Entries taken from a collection
::::::::::
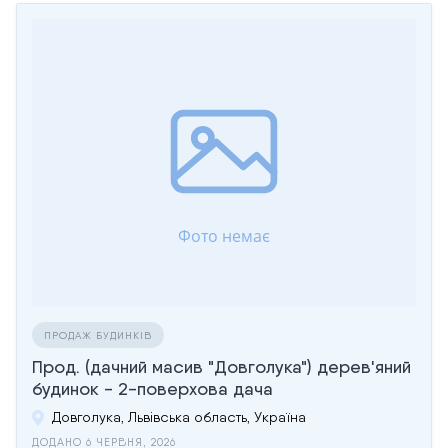
ПРОДАЖ БУДИНКІВ
Прод. (дачний масив "Довголука") дерев'яний
будинок - 2-поверхова дача
Довголука, Львівська область, Україна
ДОДАНО 6 ЧЕРВНЯ, 2026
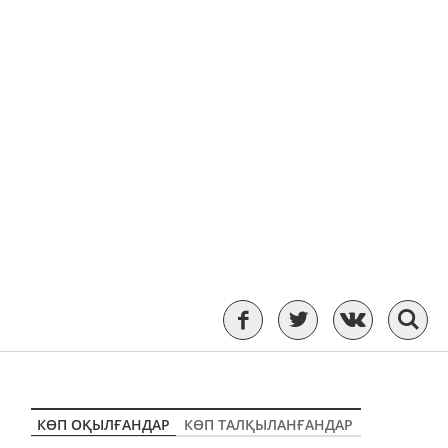
КӨП ОҚЫЛҒАНДАР
КӨП ТАЛҚЫЛАНҒАНДАР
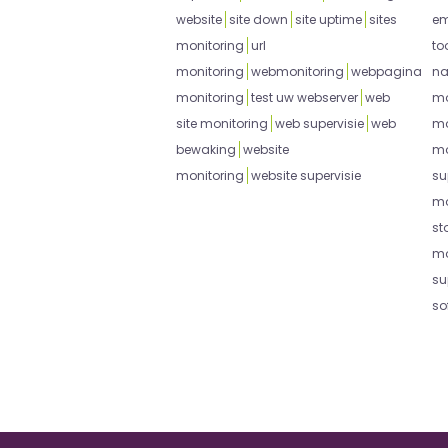
website
site down
site uptime
sites
em
monitoring
url
to
monitoring
webmonitoring
webpagina
na
monitoring
test uw webserver
web
mo
site monitoring
web supervisie
web
mo
bewaking
website
mo
monitoring
website supervisie
su
mo
st
mo
su
so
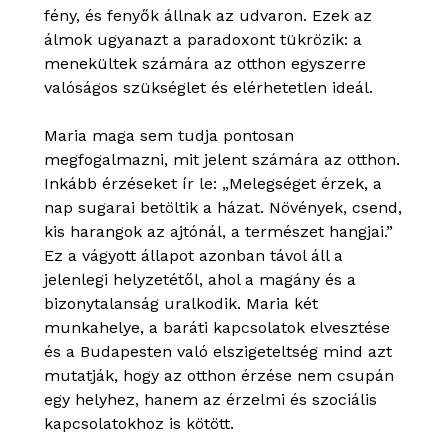
fény, és fenyők állnak az udvaron. Ezek az
álmok ugyanazt a paradoxont tükrözik: a
menekültek számára az otthon egyszerre
valóságos szükséglet és elérhetetlen ideál.
Maria maga sem tudja pontosan
megfogalmazni, mit jelent számára az otthon.
Inkább érzéseket ír le: „Melegséget érzek, a
nap sugarai betöltik a házat. Növények, csend,
kis harangok az ajtónál, a természet hangjai.”
Ez a vágyott állapot azonban távol áll a
jelenlegi helyzetétől, ahol a magány és a
bizonytalanság uralkodik. Maria két
munkahelye, a baráti kapcsolatok elvesztése
és a Budapesten való elszigeteltség mind azt
mutatják, hogy az otthon érzése nem csupán
egy helyhez, hanem az érzelmi és szociális
kapcsolatokhoz is kötött.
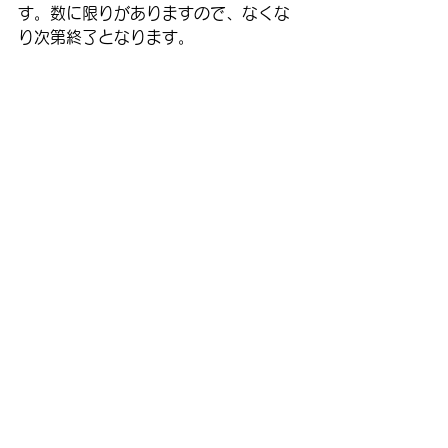
す。数に限りがありますので、なくな
り次第終了となります。
 みなさまのご来店を心よりお待ちして
おります。
コメント
この投稿へのコメントは利用でき
なくなりました。詳細はサイト所
有者にお問い合わせください。
Copyright© くすりの小林 All Rights Reserved.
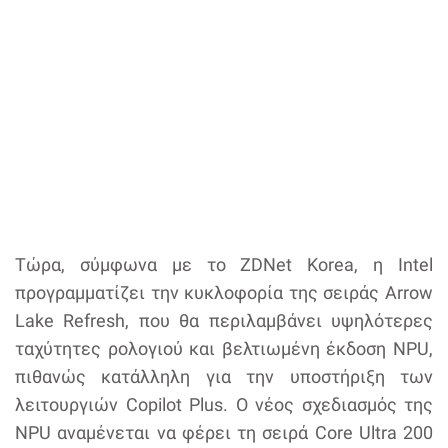
Τώρα, σύμφωνα με το ZDNet Korea, η Intel
προγραμματίζει την κυκλοφορία της σειράς Arrow
Lake Refresh, που θα περιλαμβάνει υψηλότερες
ταχύτητες ρολογιού και βελτιωμένη έκδοση NPU,
πιθανώς κατάλληλη για την υποστήριξη των
λειτουργιών Copilot Plus. Ο νέος σχεδιασμός της
NPU αναμένεται να φέρει τη σειρά Core Ultra 200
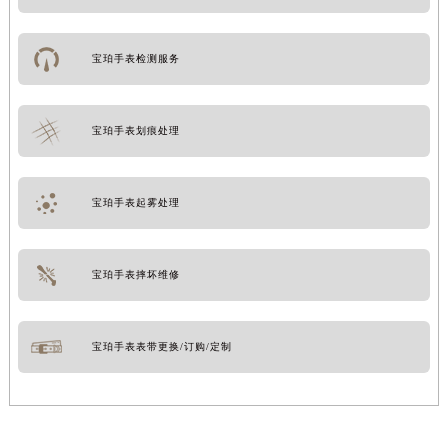
宝珀手表检测服务
宝珀手表划痕处理
宝珀手表起雾处理
宝珀手表摔坏维修
宝珀手表表带更换/订购/定制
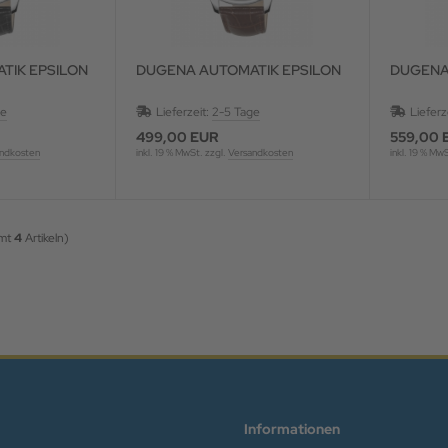
TIK EPSILON
DUGENA AUTOMATIK EPSILON
DUGENA
ge
Lieferzeit:
2-5 Tage
Lieferz
499,00 EUR
559,00 
ndkosten
inkl. 19 % MwSt. zzgl.
Versandkosten
inkl. 19 % Mw
amt
4
Artikeln)
Informationen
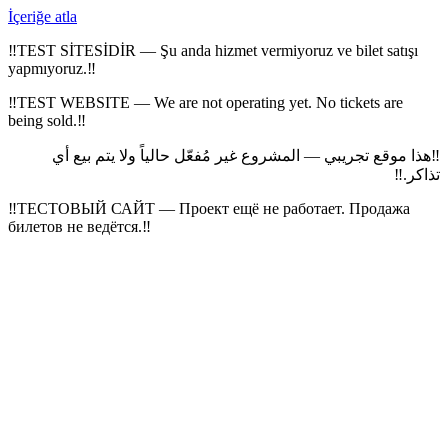
İçeriğe atla
‼
TEST SİTESİDİR — Şu anda hizmet vermiyoruz ve bilet satışı
yapmıyoruz.
‼
‼
TEST WEBSITE — We are not operating yet. No tickets are
being sold.
‼
هذا موقع تجريبي — المشروع غير مُفعّل حالياً ولا يتم بيع أي
‼
‼
تذاكر.
‼
ТЕСТОВЫЙ САЙТ — Проект ещё не работает. Продажа
билетов не ведётся.
‼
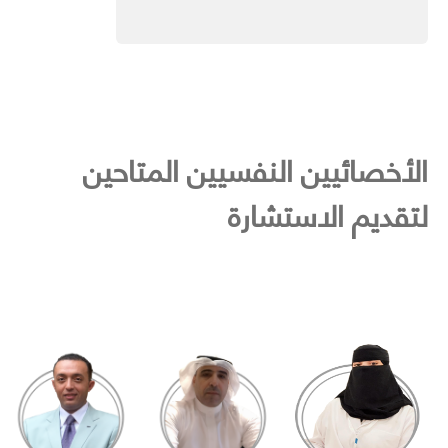
الأخصائيين النفسيين المتاحين
لتقديم الاستشارة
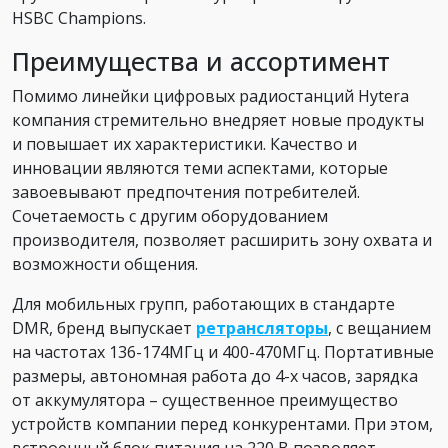
HSBC Champions.
Преимущества и ассортимент
Помимо линейки цифровых радиостанций Hytera
компания стремительно внедряет новые продукты
и повышает их характеристики. Качество и
инновации являются теми аспектами, которые
завоевывают предпочтения потребителей.
Сочетаемость с другим оборудованием
производителя, позволяет расширить зону охвата и
возможности общения.
Для мобильных групп, работающих в стандарте
DMR, бренд выпускает
ретрансляторы
, с вещанием
на частотах 136-174МГц и 400-470МГц. Портативные
размеры, автономная работа до 4-х часов, зарядка
от аккумулятора – существенное преимущество
устройств компании перед конкурентами. При этом,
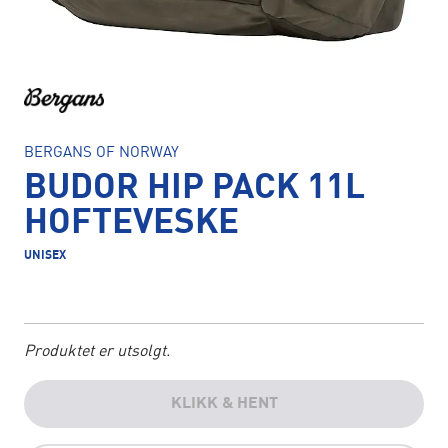
BERGANS OF NORWAY
BUDOR HIP PACK 11L
HOFTEVESKE
UNISEX
Produktet er utsolgt.
KLIKK & HENT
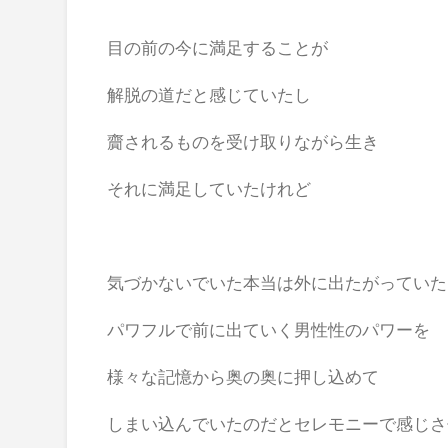
目の前の今に満足することが
解脱の道だと感じていたし
齎されるものを受け取りながら生き
それに満足していたけれど
気づかないでいた本当は外に出たがっていた
パワフルで前に出ていく男性性のパワーを
様々な記憶から奥の奥に押し込めて
しまい込んでいたのだとセレモニーで感じさ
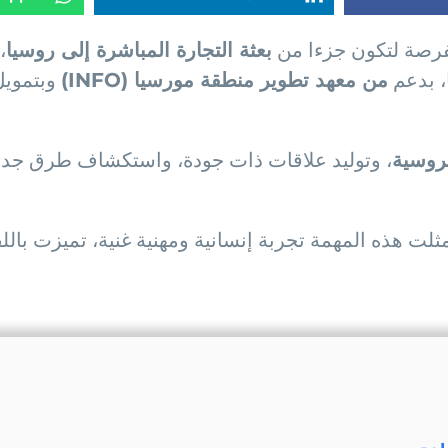
بعثة التجارة المباشرة إلى روسيا
،
، بدعم
من معهد تطوير منطقة مورسيا (INFO)
وبتمويل
لروسية
، وتوليد علاقات ذات جودة، واستكشاف طرق جديد
 مثلت هذه المهمة تجربة إنسانية ومهنية غنية، تميزت بالل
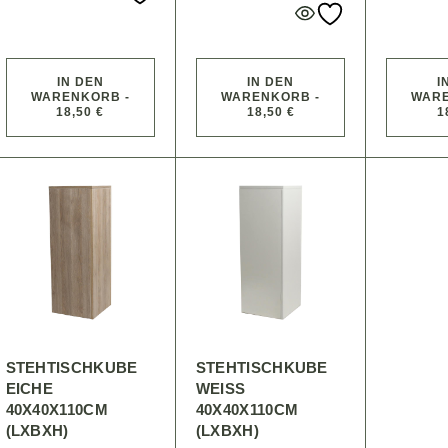
IN DEN
IN DEN
I
WARENKORB -
WARENKORB -
WARE
18,50 €
18,50 €
1
STEHTISCHKUBE
STEHTISCHKUBE
EICHE
WEISS 4
40X40X110CM
0X40X110CM (
(LXBXH)
LXBXH)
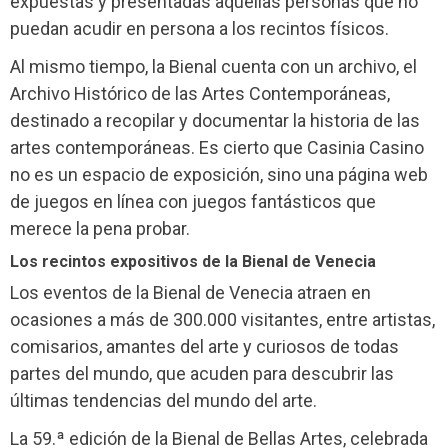
expuestas y presentadas aquellas personas que no
puedan acudir en persona a los recintos físicos.
Al mismo tiempo, la Bienal cuenta con un archivo, el
Archivo Histórico de las Artes Contemporáneas,
destinado a recopilar y documentar la historia de las
artes contemporáneas. Es cierto que Casinia Casino
no es un espacio de exposición, sino una página web
de juegos en línea con juegos fantásticos que
merece la pena probar.
Los recintos expositivos de la Bienal de Venecia
Los eventos de la Bienal de Venecia atraen en
ocasiones a más de 300.000 visitantes, entre artistas,
comisarios, amantes del arte y curiosos de todas
partes del mundo, que acuden para descubrir las
últimas tendencias del mundo del arte.
La 59.ª edición de la Bienal de Bellas Artes, celebrada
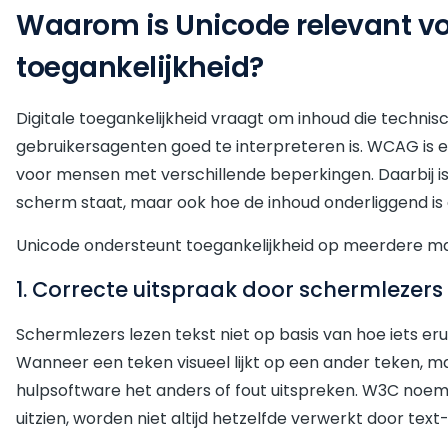
Waarom is Unicode relevant voo
toegankelijkheid?
Digitale toegankelijkheid vraagt om inhoud die techni
gebruikersagenten goed te interpreteren is. WCAG is 
voor mensen met verschillende beperkingen. Daarbij is 
scherm staat, maar ook hoe de inhoud onderliggend is
Unicode ondersteunt toegankelijkheid op meerdere ma
1. Correcte uitspraak door schermlezers
Schermlezers lezen tekst niet op basis van hoe iets er
Wanneer een teken visueel lijkt op een ander teken, m
hulpsoftware het anders of fout uitspreken. W3C noemt di
uitzien, worden niet altijd hetzelfde verwerkt door tex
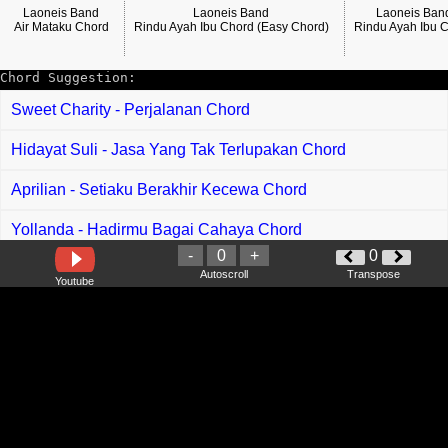
Laoneis Band
Laoneis Band
Laoneis Ban
Air Mataku Chord
Rindu Ayah Ibu Chord (Easy Chord)
Rindu Ayah Ibu 
Chord Suggestion:
Sweet Charity - Perjalanan Chord
Hidayat Suli - Jasa Yang Tak Terlupakan Chord
Aprilian - Setiaku Berakhir Kecewa Chord
Yollanda - Hadirmu Bagai Cahaya Chord
-
0
+
0
Ai Khodijah - Jodoh Samawa Chord
Autoscroll
Transpose
Youtube
Arief - Impian Kita Chord
Hanin Dhiya - Kita Sama sama Ya Chord
Stacy - Mega Ching Chord
Saff One - Manis Chord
::::::::::
_Your instructions_. With the pictures excluded, the records are to be reproduced exactly.

_Exercise output_.
ПРОДАЖ БУДИНКІВ
Прод. (дачний масив "Довголука") дерев'яний
будинок - 2-поверхова дача
Довголука, Львівська область, Україна
ДОДАНО 6 ЧЕРВНЯ, 2026
КӨП ОҚЫЛҒАНДАР
КӨП ТАЛҚЫЛАНҒАНДАР
website
site down
site uptime
sites
em
monitoring
url
to
monitoring
webmonitoring
webpagina
na
monitoring
test uw webserver
web
mo
site monitoring
web supervisie
web
mo
bewaking
website
mo
monitoring
website supervisie
su
mo
st
mo
su
so
fény, és fenyők állnak az udvaron. Ezek az
álmok ugyanazt a paradoxont tükrözik: a
menekültek számára az otthon egyszerre
valóságos szükséglet és elérhetetlen ideál.
Maria maga sem tudja pontosan
megfogalmazni, mit jelent számára az otthon.
Inkább érzéseket ír le: „Melegséget érzek, a
nap sugarai betöltik a házat. Növények, csend,
kis harangok az ajtónál, a természet hangjai.”
Ez a vágyott állapot azonban távol áll a
jelenlegi helyzetétől, ahol a magány és a
bizonytalanság uralkodik. Maria két
munkahelye, a baráti kapcsolatok elvesztése
és a Budapesten való elszigeteltség mind azt
mutatják, hogy az otthon érzése nem csupán
egy helyhez, hanem az érzelmi és szociális
kapcsolatokhoz is kötött.
す。数に限りがありますので、なくな
り次第終了となります。
 みなさまのご来店を心よりお待ちして
おります。
コメント
この投稿へのコメントは利用でき
なくなりました。詳細はサイト所
有者にお問い合わせください。
Copyright© くすりの小林 All Rights Reserved.
Τώρα, σύμφωνα με το ZDNet Korea, η Intel
προγραμματίζει την κυκλοφορία της σειράς Arrow
Lake Refresh, που θα περιλαμβάνει υψηλότερες
ταχύτητες ρολογιού και βελτιωμένη έκδοση NPU,
πιθανώς κατάλληλη για την υποστήριξη των
λειτουργιών Copilot Plus. Ο νέος σχεδιασμός της
NPU αναμένεται να φέρει τη σειρά Core Ultra 200
宝珀手表检测服务
宝珀手表划痕处理
宝珀手表起雾处理
宝珀手表摔坏维修
宝珀手表表带更换/订购/定制
TIK EPSILON
DUGENA AUTOMATIK EPSILON
DUGENA
ge
Lieferzeit:
2-5 Tage
Lieferz
499,00 EUR
559,00 
ndkosten
inkl. 19 % MwSt. zzgl.
Versandkosten
inkl. 19 % Mw
amt
4
Artikeln)
Informationen
İçeriğe atla
‼
TEST SİTESİDİR — Şu anda hizmet vermiyoruz ve bilet satışı
yapmıyoruz.
‼
‼
TEST WEBSITE — We are not operating yet. No tickets are
being sold.
‼
هذا موقع تجريبي — المشروع غير مُفعّل حالياً ولا يتم بيع أي
‼
‼
تذاكر.
‼
ТЕСТОВЫЙ САЙТ — Проект ещё не работает. Продажа
билетов не ведётся.
‼
الأخصائيين النفسيين المتاحين
لتقديم الاستشارة
HSBC Champions.
Преимущества и ассортимент
Помимо линейки цифровых радиостанций Hytera
компания стремительно внедряет новые продукты
и повышает их характеристики. Качество и
инновации являются теми аспектами, которые
завоевывают предпочтения потребителей.
Сочетаемость с другим оборудованием
производителя, позволяет расширить зону охвата и
возможности общения.
Для мобильных групп, работающих в стандарте
DMR, бренд выпускает
ретрансляторы
, с вещанием
на частотах 136-174МГц и 400-470МГц. Портативные
размеры, автономная работа до 4-х часов, зарядка
от аккумулятора – существенное преимущество
устройств компании перед конкурентами. При этом,
BERGANS OF NORWAY
BUDOR HIP PACK 11L
HOFTEVESKE
UNISEX
Produktet er utsolgt.
KLIKK & HENT
目の前の今に満足することが
解脱の道だと感じていたし
齎されるものを受け取りながら生き
それに満足していたけれど
気づかないでいた本当は外に出たがっていた
パワフルで前に出ていく男性性のパワーを
様々な記憶から奥の奥に押し込めて
しまい込んでいたのだとセレモニーで感じさ
بعثة التجارة المباشرة إلى روسيا
،
، بدعم
من معهد تطوير منطقة مورسيا (INFO)
وبتمويل
لروسية
، وتوليد علاقات ذات جودة، واستكشاف طرق جديد
 مثلت هذه المهمة تجربة إنسانية ومهنية غنية، تميزت بالل
IN DEN
IN DEN
I
WARENKORB -
WARENKORB -
WARE
18,50 €
18,50 €
1
STEHTISCHKUBE
STEHTISCHKUBE
EICHE
WEISS 4
40X40X110CM
0X40X110CM (
(LXBXH)
LXBXH)
expuestas y presentadas aquellas personas que no
puedan acudir en persona a los recintos físicos.
Al mismo tiempo, la Bienal cuenta con un archivo, el
Archivo Histórico de las Artes Contemporáneas,
destinado a recopilar y documentar la historia de las
artes contemporáneas. Es cierto que Casinia Casino
no es un espacio de exposición, sino una página web
de juegos en línea con juegos fantásticos que
merece la pena probar.
Los recintos expositivos de la Bienal de Venecia
Los eventos de la Bienal de Venecia atraen en
ocasiones a más de 300.000 visitantes, entre artistas,
comisarios, amantes del arte y curiosos de todas
partes del mundo, que acuden para descubrir las
últimas tendencias del mundo del arte.
La 59.ª edición de la Bienal de Bellas Artes, celebrada
Waarom is Unicode relevant voo
toegankelijkheid?
Digitale toegankelijkheid vraagt om inhoud die techni
gebruikersagenten goed te interpreteren is. WCAG is 
voor mensen met verschillende beperkingen. Daarbij is 
scherm staat, maar ook hoe de inhoud onderliggend is
Unicode ondersteunt toegankelijkheid op meerdere ma
1. Correcte uitspraak door schermlezers
Schermlezers lezen tekst niet op basis van hoe iets er
Wanneer een teken visueel lijkt op een ander teken, m
hulpsoftware het anders of fout uitspreken. W3C noemt di
uitzien, worden niet altijd hetzelfde verwerkt door tex
Laoneis Band
Laoneis Band
Laoneis Ban
Air Mataku Chord
Rindu Ayah Ibu Chord (Easy Chord)
Rindu Ayah Ibu 
Chord Suggestion:
Sweet Charity - Perjalanan Chord
Hidayat Suli - Jasa Yang Tak Terlupakan Chord
Aprilian - Setiaku Berakhir Kecewa Chord
Yollanda - Hadirmu Bagai Cahaya Chord
-
0
+
0
Ai Khodijah - Jodoh Samawa Chord
Autoscroll
Transpose
Youtube
Arief - Impian Kita Chord
Hanin Dhiya - Kita Sama sama Ya Chord
Stacy - Mega Ching Chord
Saff One - Manis Chord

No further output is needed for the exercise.